Les bonnes et les mauvaises acquisitions selon les marchés boursiers
Yvan Allaire | Les AffairesLes marchés boursiers portent un jugement rapide, favorable ou défavorable, sur toute décision d’acquisition. Ainsi, le 2 juin dernier, dès l’annonce par Cogeco d’une entente pour l’acquisition d’un câblodistributeur portugais, son titre chutait de 16%. Par contre, à l’annonce d’une nouvelle acquisition en terre américaine le 4 avril dernier, le titre de Garda grimpe de près de 10%. Le titre d’Alimentation Couche-Tard bondit de 5% à l’annonce d’une autre acquisition aux États-Unis le 11 avril.

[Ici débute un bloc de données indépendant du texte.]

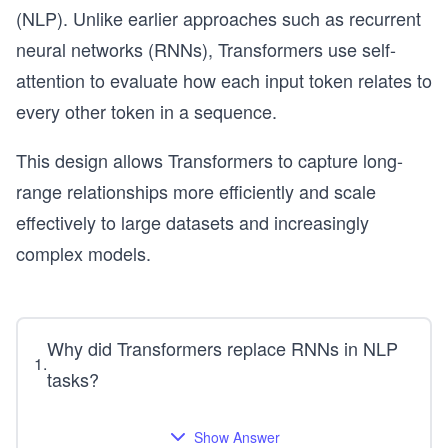
(NLP). Unlike earlier approaches such as recurrent
neural networks (RNNs), Transformers use self-
attention to evaluate how each input token relates to
every other token in a sequence.
This design allows Transformers to capture long-
range relationships more efficiently and scale
effectively to large datasets and increasingly
complex models.
Why did Transformers replace RNNs in NLP
1
.
tasks?
Show Answer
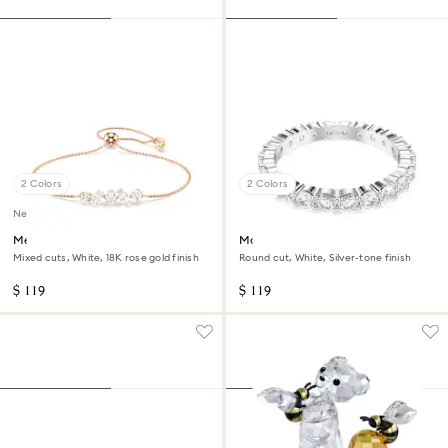
2 Colors
2 Colors
New
Mesmera bracelet
Matrix Vittore ring
Mixed cuts, White, 18K rose gold finish
Round cut, White, Silver-tone finish
$ 119
$ 119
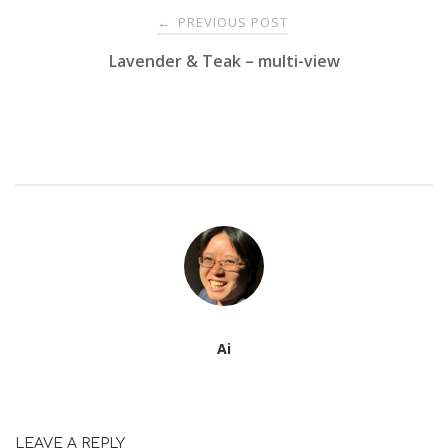
Post
PREVIOUS POST
←
Lavender & Teak – multi-view
navigation
Ai
LEAVE A REPLY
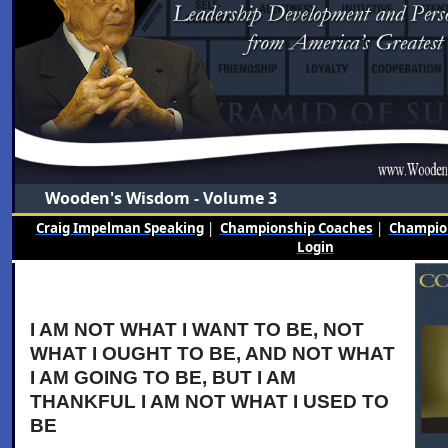
Wooden's Wisdom - Volume 3
Craig Impelman Speaking
|
Championship Coaches
|
Champion
Login
I AM NOT WHAT I WANT TO BE, NOT
WHAT I OUGHT TO BE, AND NOT WHAT
I AM GOING TO BE, BUT I AM
THANKFUL I AM NOT WHAT I USED TO
BE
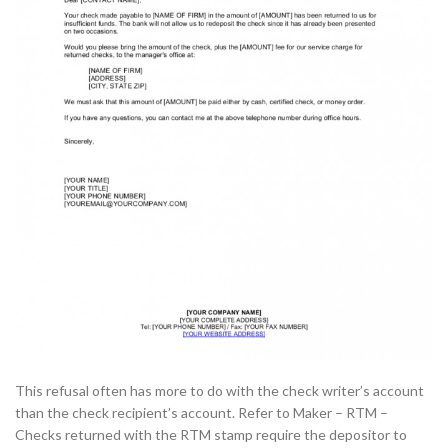
This refusal often has more to do with the check writer’s account
than the check recipient’s account. Refer to Maker – RTM –
Checks returned with the RTM stamp require the depositor to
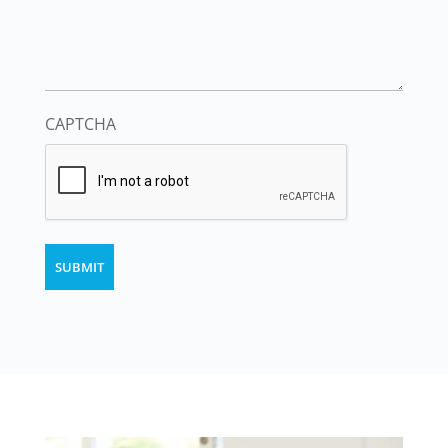
CAPTCHA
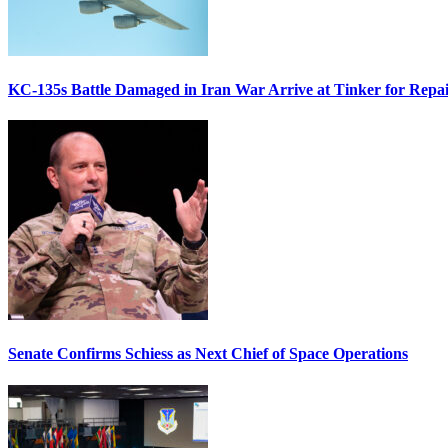
KC-135s Battle Damaged in Iran War Arrive at Tinker for Repai
Senate Confirms Schiess as Next Chief of Space Operations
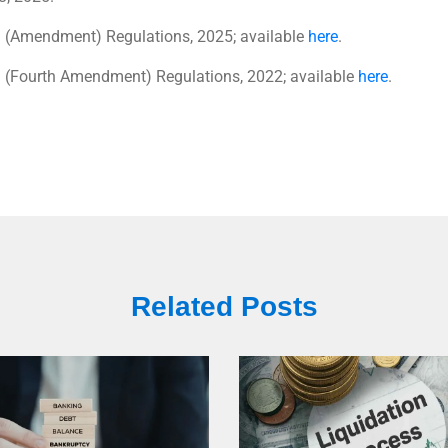
) (Amendment) Regulations, 2025; available
here
.
) (Fourth Amendment) Regulations, 2022; available
here
.
Related Posts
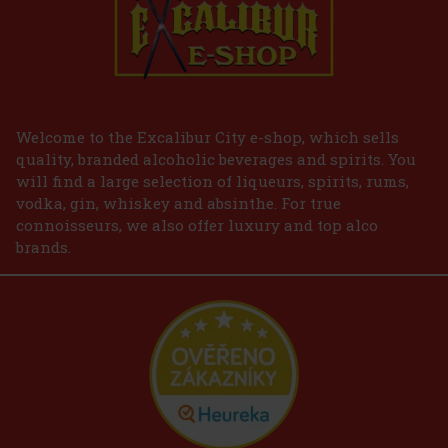
Welcome to the Excalibur City e-shop, which sells
quality, branded alcoholic beverages and spirits. You
will find a large selection of liqueurs, spirits, rums,
vodka, gin, whiskey and absinthe. For true
connoisseurs, we also offer luxury and top alco
brands.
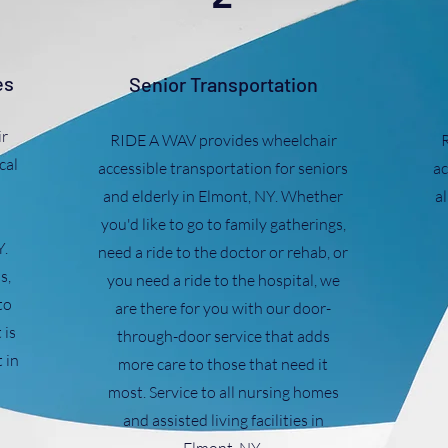
es
Senior Transportation
r
RIDE A WAV provides wheelchair
cal
accessible transportation for seniors
ac
and elderly in Elmont, NY. Whether
al
you'd like to go to family gatherings,
Y.
need a ride to the doctor or rehab, or
s,
you need a ride to the hospital, we
to
are there for you with our door-
 is
through-door service that adds
 in
more care to those that need it
most. Service to all nursing homes
and assisted living facilities in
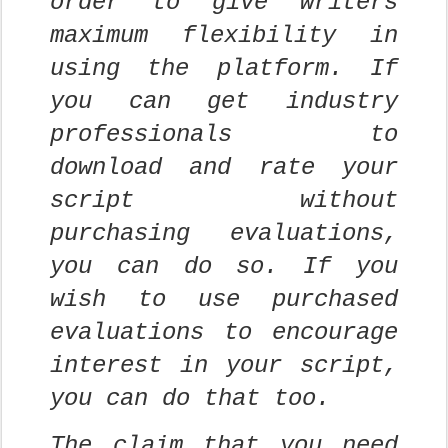
order to give writers
maximum flexibility in
using the platform. If
you can get industry
professionals to
download and rate your
script without
purchasing evaluations,
you can do so. If you
wish to use purchased
evaluations to encourage
interest in your script,
you can do that too.
The claim that you need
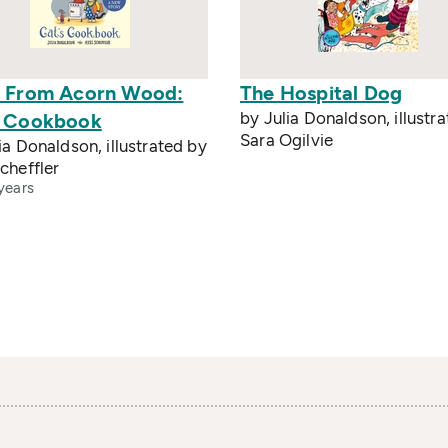
s From Acorn Wood:
The Hospital Dog
by Julia Donaldson, illustr
s Cookbook
Sara Ogilvie
ia Donaldson, illustrated by
cheffler
years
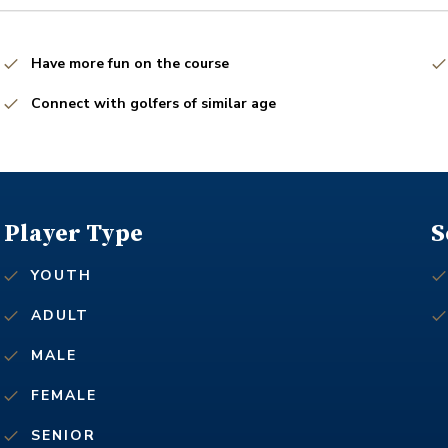
Have more fun on the course
Connect with golfers of similar age
Player Type
S
YOUTH
ADULT
MALE
FEMALE
SENIOR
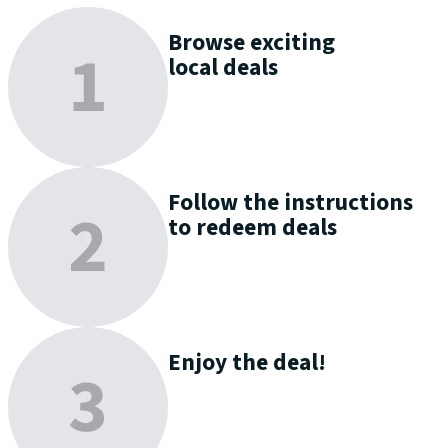
Browse
exciting
local deals
Follow the instructions
to
redeem
deals
Enjoy
the deal!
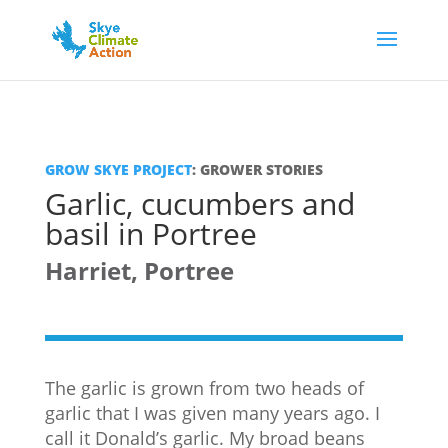
GROW SKYE PROJECT
: GROWER STORIES
Garlic, cucumbers and
basil in Portree
Harriet, Portree
The garlic is grown from two heads of
garlic that I was given many years ago. I
call it Donald’s garlic. My broad beans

Deux questions se posent :
- Les marchés boursiers sont-il compétents dans leur appréciation de telles décisions stratégiques?
- Quelles sont les acquisitions qui reçoivent la faveur ou la défaveur des marchés boursiers?
La première question nous mène au cœur d’un vieux débat sur les fondements, économiques ou psychologiques, des marchés boursiers. Ceux-ci sont-ils des machines efficientes à traiter instantanément toute l’information disponible pour porter un jugement éclairé et sans pitié. Sont-ils plutôt une manifestation de la «psychologie des foules» avec ses errances, son irrationalité exubérante, une sorte de chaise musicale, disait John Maynard Keynes?
Force est de constater que les marchés boursiers sont comme les démocraties. Ils s’emballent pour les mauvaises raisons, déchantent aujourd’hui de leurs héros d’hier, cherchent le mieux avec une information imparfaite et, en bout de piste, se confortent par des choix traditionnels et une sagesse conventionnelle.
Toute acquisition dont les termes ne correspondent pas à cette sagesse convenue sera mal reçue; mais quels sont les tenants et aboutissants de la «sagesse collective» des marchés boursiers en ce qui a trait aux acquisitions. C’est la deuxième question.
Pour recevoir la faveur des marchés boursiers, une acquisition doit démontrer quelques-unes des caractéristiques suivantes (toutes seraient encore mieux) :
- L’acquisition contribue à consolider une industrie dans un marché donné; c’est la pierre philosophale des acquisitions : réduction de la concurrence, plus grande latitude de prix, économie d’échelle, «synergies» de toute nature (bien que le terme «synergie» soit à éviter; on en a abusé trop souvent comme leurre pour justifier un prix trop élevé);
- Le prix payé est raisonnable; une acquisition payée trop cher sera toujours un boulet pour l’acquéreur; c’est pourquoi la bourse est sceptique lorsque le prix d’une acquisition résulte d’une enchère entre plusieurs aspirants;
- Le financement de la transaction; si l’acquéreur augmente son endettement de façon significative, il fait assumer un risque accru pour les actionnaires; ceux-ci-augmenteront leurs attentes de rendement, ce qui fera chuter le prix du titre;
- La proximité géographique et culturelle de l’entreprise acquise; les marchés s’inquiètent à juste titre de toute acquisition d’entreprise dans une terre éloignée aux mœurs et coutumes différentes, dotée d’un système politique et juridique distinct; à plus forte raison lorsque le succès de l’entreprise acquise dépend de sa familiarité avec les rouages politiques ainsi que de son accès facile aux preneurs de décision du secteur public.
- L’acquéreur a déjà mené à bien ce type d’opérations; les acquisitions, comme toute activité complexe, sont soumises aux effets d’apprentissage. Les marchés boursiers seront rassurés par le fait que l’acquéreur a démontré, dans un passé récent, sa compétence à négocier les termes d’une acquisition, à mener rondement la vérification diligente et à gérer efficacement la démarche d’intégration de nouvelles acquisitions. Tant que cette démonstration reste à faire, toute acquisition sera accueillie avec un certain scepticisme.
En somme, les marchés boursiers ne sont pas des évaluateurs parfaits des décisions stratégiques d’une entreprise, mais il faut comprendre le sens et les raisons des jugements qu’ils portent. On pourra décider qu’ils se trompent mais encore faut-il leur démontrer.